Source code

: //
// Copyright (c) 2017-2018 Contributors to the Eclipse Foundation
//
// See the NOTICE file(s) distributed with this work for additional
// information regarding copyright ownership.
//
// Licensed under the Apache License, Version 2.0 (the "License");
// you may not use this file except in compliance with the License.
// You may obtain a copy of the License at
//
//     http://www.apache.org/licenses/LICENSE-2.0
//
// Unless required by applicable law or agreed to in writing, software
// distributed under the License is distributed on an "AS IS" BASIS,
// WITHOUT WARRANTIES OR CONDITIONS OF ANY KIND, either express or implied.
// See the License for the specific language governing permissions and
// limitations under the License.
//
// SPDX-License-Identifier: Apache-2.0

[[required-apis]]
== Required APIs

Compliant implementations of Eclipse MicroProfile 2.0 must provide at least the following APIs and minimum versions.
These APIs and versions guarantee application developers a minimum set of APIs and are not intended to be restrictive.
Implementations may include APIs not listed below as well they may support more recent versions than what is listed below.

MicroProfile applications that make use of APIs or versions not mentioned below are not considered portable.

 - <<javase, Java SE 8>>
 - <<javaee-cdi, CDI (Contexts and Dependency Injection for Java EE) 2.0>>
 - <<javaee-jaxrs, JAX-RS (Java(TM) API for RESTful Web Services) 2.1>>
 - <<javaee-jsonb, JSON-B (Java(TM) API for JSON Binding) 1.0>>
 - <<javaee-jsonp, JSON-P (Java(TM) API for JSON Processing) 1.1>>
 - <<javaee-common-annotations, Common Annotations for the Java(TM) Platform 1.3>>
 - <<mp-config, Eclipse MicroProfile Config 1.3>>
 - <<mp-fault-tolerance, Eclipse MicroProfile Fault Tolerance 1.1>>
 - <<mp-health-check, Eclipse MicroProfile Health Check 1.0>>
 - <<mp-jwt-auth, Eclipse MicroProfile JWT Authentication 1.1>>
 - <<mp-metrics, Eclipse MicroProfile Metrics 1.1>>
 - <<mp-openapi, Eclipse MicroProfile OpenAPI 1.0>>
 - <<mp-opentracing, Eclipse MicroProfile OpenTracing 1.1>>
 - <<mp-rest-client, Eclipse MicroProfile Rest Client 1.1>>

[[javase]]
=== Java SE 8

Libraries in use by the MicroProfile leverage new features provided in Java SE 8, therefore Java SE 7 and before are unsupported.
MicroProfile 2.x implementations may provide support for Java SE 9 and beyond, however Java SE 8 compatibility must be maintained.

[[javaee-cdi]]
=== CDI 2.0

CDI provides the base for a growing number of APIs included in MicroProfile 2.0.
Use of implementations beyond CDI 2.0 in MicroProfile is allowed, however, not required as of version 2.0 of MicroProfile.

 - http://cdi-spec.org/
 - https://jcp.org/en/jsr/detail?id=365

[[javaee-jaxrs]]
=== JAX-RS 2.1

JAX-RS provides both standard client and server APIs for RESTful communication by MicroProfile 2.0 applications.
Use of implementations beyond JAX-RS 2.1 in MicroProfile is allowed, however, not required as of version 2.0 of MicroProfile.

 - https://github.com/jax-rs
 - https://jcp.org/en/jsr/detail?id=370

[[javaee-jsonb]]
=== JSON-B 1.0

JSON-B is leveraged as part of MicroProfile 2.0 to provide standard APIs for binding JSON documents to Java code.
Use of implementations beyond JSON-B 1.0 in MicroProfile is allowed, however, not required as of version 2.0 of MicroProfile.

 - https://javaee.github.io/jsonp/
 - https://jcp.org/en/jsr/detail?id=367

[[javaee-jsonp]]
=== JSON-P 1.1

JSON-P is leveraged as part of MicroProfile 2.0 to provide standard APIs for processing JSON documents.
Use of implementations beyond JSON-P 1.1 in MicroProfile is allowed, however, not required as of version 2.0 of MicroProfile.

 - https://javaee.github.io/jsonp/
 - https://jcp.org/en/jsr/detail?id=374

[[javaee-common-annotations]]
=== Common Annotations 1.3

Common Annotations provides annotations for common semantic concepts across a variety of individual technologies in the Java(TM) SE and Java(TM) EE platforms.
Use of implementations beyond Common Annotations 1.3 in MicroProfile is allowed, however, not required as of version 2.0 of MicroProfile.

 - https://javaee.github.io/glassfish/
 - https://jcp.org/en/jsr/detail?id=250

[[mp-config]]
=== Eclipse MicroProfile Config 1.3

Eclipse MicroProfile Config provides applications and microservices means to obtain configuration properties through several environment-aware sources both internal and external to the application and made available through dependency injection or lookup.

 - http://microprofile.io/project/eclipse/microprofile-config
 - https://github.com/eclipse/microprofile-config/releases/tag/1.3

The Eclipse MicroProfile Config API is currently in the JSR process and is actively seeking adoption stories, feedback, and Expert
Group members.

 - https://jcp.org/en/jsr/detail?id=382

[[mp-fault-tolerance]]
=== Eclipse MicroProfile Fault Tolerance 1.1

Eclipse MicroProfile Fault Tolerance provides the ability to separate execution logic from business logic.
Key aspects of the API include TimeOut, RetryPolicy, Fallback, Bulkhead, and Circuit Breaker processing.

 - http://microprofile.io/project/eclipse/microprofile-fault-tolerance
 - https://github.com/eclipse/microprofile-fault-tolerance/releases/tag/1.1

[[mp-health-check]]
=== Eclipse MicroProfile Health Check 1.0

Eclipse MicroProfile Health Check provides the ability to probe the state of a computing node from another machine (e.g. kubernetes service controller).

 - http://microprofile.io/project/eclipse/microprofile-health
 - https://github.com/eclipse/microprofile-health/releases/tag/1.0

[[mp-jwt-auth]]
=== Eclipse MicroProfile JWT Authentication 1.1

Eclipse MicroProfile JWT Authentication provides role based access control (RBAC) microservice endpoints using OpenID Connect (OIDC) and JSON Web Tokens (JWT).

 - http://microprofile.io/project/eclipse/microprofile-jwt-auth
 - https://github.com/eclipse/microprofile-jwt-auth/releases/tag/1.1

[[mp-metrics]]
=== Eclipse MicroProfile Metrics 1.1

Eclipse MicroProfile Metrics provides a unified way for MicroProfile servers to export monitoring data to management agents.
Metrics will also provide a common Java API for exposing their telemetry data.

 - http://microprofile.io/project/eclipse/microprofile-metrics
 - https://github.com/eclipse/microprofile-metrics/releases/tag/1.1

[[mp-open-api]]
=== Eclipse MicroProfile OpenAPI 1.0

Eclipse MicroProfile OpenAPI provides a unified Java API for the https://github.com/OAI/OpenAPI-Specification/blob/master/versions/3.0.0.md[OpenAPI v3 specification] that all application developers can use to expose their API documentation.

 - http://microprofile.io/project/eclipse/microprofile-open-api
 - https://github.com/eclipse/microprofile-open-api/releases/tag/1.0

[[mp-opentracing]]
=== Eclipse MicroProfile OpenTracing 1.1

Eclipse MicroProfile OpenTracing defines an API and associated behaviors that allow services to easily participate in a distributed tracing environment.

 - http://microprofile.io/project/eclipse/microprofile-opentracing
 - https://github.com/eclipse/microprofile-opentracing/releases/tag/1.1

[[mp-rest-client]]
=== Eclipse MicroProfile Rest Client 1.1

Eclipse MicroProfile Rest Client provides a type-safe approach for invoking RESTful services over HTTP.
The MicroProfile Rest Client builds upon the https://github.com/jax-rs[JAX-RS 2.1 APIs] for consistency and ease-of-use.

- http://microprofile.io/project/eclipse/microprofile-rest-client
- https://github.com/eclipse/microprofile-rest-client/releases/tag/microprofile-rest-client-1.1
****************************************
## EXERCISE
What is needed is a copy of every line above in which "environment" appears.

## ANSWER FOR THIS EXERCISE
Eclipse MicroProfile Config provides applications and microservices means to obtain configuration properties through several environment-aware sources both internal and external to the application and made available through dependency injection or lookup.
Eclipse MicroProfile OpenTracing defines an API and associated behaviors that allow services to easily participate in a distributed tracing environment.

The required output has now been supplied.